Die Blumen des Bösen: Relativiert

Als schwierigste Übung von allen: die Verbindung zu sich selbst nicht verlieren. Wer sich nicht regelmäßig ins Alleinsein begibt, ist gefährdet. Ah, die inneren Welten, ma chere! Wir müssen etwas suchen. Uns selbst. Oder wenigstens Gott. Wer weder das eine noch das andere sucht, wird Opfer von Information. Die ernten wir als Gefühle ab, bis die Speicher überquellen. Auch eine Sucht: Vorräte an Gefühltem anhäufen für entfremdete Zeiten.

[„Man will um seiner selbst willen geliebt werden, aber man wird nicht um seiner selbst willen gefickt“ sagtest Du kürzlich. Ich stand nur dabei. Verzeihung: Ich schreibe dies Wort nicht gerne hin. Doch so hast Du es nun mal gesagt, ma Sanssourir. Ich mag Dich nicht falsch zitieren.]

Überhaupt mag ich nicht falsch sein. Das macht den Blick ins Außen so kompliziert, denn der, zweifellos, ist immer gefärbt, unvollständig, niemals fair. Das Einzige, worüber ich frei verfüge, ohne Anderen Unrecht zu tun, ist mein Subjektives.
Niemand kreidet mir das so an wie ich selbst.
Da sterben Kinder. Da versickern Geldströme. Da wird Raubbau betrieben an Mensch und Moral.
Halt’ die verdammten Augen offen, sage ich mir. Verwende Dich für das Gute. Sei dankbar für F o r m, wo andernorts Chaos ist.

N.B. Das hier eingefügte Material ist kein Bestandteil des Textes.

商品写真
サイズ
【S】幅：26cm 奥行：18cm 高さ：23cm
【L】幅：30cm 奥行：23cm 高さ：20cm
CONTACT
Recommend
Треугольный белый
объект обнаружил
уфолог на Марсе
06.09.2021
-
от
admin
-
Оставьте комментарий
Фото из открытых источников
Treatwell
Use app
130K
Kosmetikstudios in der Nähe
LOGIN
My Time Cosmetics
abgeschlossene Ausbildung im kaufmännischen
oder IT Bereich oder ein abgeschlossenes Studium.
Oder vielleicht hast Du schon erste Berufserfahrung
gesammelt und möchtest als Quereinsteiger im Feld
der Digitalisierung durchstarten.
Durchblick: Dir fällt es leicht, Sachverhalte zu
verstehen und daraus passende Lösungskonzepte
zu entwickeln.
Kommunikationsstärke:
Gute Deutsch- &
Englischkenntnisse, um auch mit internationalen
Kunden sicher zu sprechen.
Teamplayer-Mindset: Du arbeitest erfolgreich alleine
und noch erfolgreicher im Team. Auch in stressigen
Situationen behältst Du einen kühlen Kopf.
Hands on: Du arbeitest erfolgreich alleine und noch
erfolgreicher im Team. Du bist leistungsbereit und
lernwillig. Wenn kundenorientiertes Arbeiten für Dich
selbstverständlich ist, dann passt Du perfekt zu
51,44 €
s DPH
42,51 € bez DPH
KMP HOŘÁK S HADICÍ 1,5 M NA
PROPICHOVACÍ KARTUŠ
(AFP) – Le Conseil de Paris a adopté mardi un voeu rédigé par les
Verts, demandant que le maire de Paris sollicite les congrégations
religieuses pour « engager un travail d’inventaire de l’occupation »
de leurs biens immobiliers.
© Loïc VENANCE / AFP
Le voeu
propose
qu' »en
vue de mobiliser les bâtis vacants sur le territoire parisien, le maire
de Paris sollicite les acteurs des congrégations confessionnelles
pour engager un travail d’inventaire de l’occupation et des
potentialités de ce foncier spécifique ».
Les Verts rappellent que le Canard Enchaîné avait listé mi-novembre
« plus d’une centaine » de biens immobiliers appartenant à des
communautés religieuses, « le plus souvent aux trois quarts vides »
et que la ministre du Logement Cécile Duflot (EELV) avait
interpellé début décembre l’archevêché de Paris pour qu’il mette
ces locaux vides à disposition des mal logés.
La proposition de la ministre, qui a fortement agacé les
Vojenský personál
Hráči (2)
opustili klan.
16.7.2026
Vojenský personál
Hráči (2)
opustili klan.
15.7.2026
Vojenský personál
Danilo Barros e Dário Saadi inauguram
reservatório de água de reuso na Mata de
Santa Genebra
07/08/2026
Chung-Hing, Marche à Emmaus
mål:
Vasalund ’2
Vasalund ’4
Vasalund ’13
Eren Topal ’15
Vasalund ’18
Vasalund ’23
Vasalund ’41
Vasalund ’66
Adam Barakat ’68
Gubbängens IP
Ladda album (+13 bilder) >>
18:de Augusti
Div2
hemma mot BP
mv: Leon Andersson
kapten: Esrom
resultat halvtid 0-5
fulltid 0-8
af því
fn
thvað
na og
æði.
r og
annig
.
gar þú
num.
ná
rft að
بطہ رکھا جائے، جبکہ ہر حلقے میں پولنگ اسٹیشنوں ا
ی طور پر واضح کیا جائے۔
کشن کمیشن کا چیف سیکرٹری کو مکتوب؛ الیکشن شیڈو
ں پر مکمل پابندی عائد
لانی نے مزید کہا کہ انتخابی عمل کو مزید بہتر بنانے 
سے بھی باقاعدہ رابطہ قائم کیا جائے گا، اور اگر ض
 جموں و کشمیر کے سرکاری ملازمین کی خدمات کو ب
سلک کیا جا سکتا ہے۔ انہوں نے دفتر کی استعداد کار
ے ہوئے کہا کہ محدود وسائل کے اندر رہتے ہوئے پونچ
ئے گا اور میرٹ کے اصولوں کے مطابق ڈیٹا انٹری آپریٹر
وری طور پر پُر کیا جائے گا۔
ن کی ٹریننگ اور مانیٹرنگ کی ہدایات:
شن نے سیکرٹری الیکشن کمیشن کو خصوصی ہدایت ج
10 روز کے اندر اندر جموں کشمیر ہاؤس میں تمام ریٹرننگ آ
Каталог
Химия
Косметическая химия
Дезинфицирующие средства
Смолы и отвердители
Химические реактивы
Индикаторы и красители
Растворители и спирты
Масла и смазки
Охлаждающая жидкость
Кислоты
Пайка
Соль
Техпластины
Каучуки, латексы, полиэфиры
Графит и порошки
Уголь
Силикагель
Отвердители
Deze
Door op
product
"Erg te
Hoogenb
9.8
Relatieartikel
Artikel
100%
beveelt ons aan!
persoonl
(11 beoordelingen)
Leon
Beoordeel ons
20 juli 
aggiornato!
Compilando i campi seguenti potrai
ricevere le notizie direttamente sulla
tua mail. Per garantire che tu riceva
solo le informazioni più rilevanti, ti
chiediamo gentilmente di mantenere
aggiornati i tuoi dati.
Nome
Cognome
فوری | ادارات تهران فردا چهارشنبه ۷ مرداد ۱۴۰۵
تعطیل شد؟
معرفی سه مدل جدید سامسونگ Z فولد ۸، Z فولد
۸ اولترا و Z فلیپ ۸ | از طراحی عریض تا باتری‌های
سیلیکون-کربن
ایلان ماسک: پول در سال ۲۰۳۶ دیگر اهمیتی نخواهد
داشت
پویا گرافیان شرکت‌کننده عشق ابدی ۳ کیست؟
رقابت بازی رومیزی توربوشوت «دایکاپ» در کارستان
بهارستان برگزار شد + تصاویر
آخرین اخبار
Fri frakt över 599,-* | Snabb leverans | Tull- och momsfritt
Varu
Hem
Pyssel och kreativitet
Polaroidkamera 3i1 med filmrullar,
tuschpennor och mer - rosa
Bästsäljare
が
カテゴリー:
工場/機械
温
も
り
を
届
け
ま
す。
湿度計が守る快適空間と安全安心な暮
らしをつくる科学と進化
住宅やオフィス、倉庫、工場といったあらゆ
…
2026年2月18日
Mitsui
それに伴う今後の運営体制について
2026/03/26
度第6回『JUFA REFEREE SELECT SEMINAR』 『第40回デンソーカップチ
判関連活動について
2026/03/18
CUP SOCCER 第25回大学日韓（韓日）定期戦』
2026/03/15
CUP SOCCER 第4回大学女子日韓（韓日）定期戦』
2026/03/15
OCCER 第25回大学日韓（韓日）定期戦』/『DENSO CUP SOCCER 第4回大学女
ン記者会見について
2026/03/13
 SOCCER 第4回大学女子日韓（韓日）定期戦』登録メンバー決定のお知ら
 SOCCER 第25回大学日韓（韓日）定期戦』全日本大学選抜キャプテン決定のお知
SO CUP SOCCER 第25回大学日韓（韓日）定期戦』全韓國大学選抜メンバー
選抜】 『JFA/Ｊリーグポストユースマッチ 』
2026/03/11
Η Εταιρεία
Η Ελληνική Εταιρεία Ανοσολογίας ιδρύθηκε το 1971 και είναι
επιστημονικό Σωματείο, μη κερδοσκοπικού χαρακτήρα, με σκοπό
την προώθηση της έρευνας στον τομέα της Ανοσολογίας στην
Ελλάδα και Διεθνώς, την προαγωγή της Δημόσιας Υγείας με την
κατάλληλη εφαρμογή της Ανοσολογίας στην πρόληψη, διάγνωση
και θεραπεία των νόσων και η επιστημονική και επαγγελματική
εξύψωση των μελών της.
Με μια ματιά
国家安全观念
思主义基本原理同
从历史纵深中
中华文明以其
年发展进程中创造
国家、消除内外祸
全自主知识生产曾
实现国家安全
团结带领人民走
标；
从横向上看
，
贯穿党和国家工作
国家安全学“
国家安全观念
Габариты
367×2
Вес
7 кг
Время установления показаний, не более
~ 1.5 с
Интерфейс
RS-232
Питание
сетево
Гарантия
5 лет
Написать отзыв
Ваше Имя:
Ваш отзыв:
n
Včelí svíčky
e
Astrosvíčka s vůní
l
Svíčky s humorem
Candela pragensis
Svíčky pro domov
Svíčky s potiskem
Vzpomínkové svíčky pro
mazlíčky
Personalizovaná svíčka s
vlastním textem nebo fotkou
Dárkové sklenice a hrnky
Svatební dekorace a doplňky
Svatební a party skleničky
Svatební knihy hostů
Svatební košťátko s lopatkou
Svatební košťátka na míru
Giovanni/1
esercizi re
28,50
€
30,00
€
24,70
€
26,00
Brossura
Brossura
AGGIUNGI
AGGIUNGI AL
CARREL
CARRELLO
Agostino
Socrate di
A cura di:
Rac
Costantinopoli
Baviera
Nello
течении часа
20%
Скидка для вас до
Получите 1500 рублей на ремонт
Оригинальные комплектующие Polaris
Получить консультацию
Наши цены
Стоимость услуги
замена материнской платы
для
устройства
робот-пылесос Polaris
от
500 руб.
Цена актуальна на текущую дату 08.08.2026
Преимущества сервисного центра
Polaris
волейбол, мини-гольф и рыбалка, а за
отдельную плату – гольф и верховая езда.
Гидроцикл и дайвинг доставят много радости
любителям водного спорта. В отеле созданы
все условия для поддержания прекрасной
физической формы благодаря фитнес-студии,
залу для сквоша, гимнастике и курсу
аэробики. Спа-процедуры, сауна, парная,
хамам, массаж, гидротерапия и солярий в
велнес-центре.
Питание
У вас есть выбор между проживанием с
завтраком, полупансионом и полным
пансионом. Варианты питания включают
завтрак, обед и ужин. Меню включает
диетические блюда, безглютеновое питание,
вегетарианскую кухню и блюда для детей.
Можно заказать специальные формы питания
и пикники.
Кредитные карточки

„Stell’ Dich nicht so an.“
Der Satz meiner Kindheit. Demut, Demut. Immer waren es die Umstände, zu denen das Empfinden in Relation gesetzt wurde. Ein eigenes, Umstandsloses, gab es nicht.
Wappne es sich vor Unverhältnismäßigkeiten, das Kind! An Deinem Hecheln wird man Dich erkennen.
Atme durch die Haut.
Sei relativ.

Heute Nacht träumte ich von einer Dame. Sie trug ein Hündchen am Busen. Es war welpig, einfach sehr klein und weich, mit zartesten schwarzen Locken. Und so lebhaft, es quirlte in ihren Armen. Ich versuchte, seine Augen zu erspähen, doch die waren nicht zu seh’n unter dem Fell. Stattdessen entdeckte ich ein nacktes, rosafarbenes Mal an des Hündchens Kehle, ein perfekt vernarbtes, kreisrundes Stück Haut, etwa so groß wie mein Daumennagel. Ich konnte den Blick nicht davon wenden.
„Ist das eine Gemme“, fragte ich die Dame.
„Oh ja“ erwiderte sie. „Es ist das Logo der Modelinie meines Mannes.“
Ich stellte mir vor, wie die Dame es jeden Morgen mit ihren manikürten Fingerspitzen einölte, damit es so glänzte tagsüber. Das Hündchen, ich hätte es gerne zu mir genommen.
Als Erstes hätte ich nachgesehen, ob es Augen hat.